How can one prove that the space of bounded operators $L(X \rightarrow X)$ where $X=\ell_1$ is NOT seperable? I am trying to think what can contradict seperability, but I didn't have any progress.

Answer 1

Consider the canonical Schrauder Basis $\{e_n\}_{n\in \mathbb{N}}$ of $\ell^1(\mathbb{N})$ given by $e_n(k)=\delta_{kn}$. Each permutation $\sigma: \mathbb{N}\rightarrow \mathbb{N}$ induces an isometric linear map $T_\sigma: X \rightarrow X$ given by $T_{\sigma}(e_n)=e_{\sigma(n)}$. Now, for two distinct permutations $\sigma_1$ and $\sigma_2$ there exists $k\in \mathbb{N}$ such that $\sigma_1(k)\neq \sigma_2(k)$. Thus, $$\|T_{\sigma_1}-T_{\sigma_2}\|\geq \|T_{\sigma_1}(e_k)-T_{\sigma_2}(e_k)\|=\|e_{\sigma_1(k)}-e_{\sigma_2(k)}\|=2.$$ Then $\{T_\sigma: \sigma \text{ is a permutation on }\mathbb{N}\}$ is an uncountable subset of $\ell^1(\mathbb{N})$ whose elements are all a distance of at least $2$ apart.

Answer 2

I prefer the following.
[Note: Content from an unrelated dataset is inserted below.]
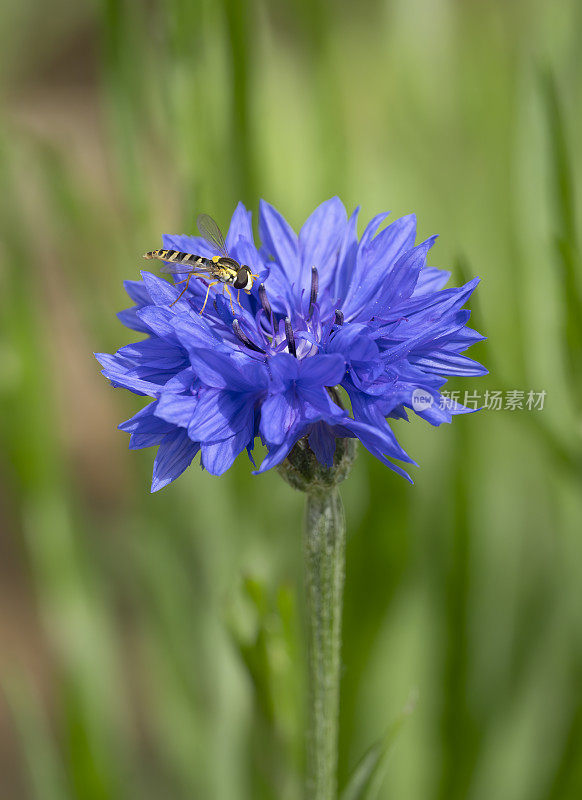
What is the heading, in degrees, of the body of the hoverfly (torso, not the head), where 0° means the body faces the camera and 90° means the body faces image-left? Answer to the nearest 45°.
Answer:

Let $E\subset\mathbb{N}.$ Define $T_E:X\to X$ by $$T_E(e_n)=\begin{cases} e_n & n\in E\\ 0 & n\notin E\end{cases}$$ where $\{e_n\}_{n=1}^\infty$ denotes the standard topological basis in $\ell^1.$

Then $\|T_E\|=1$ and $\|T_E-T_F\|=2$ for $E\neq F.$ The cardinality of $\{T_E\}_{E\subset \mathbb{N}}$ is continuum.

According to suggestion of @RobertFurber, one can as well consider $$S_E(x)=\left (\sum_{n\in E} x_n\right )e_1$$ Again $\|S_E\|=1,$ $\|S_E-S_F\|=2$ for $E\neq F.$

Remark The first method can be applied to any $\ell^p$ space.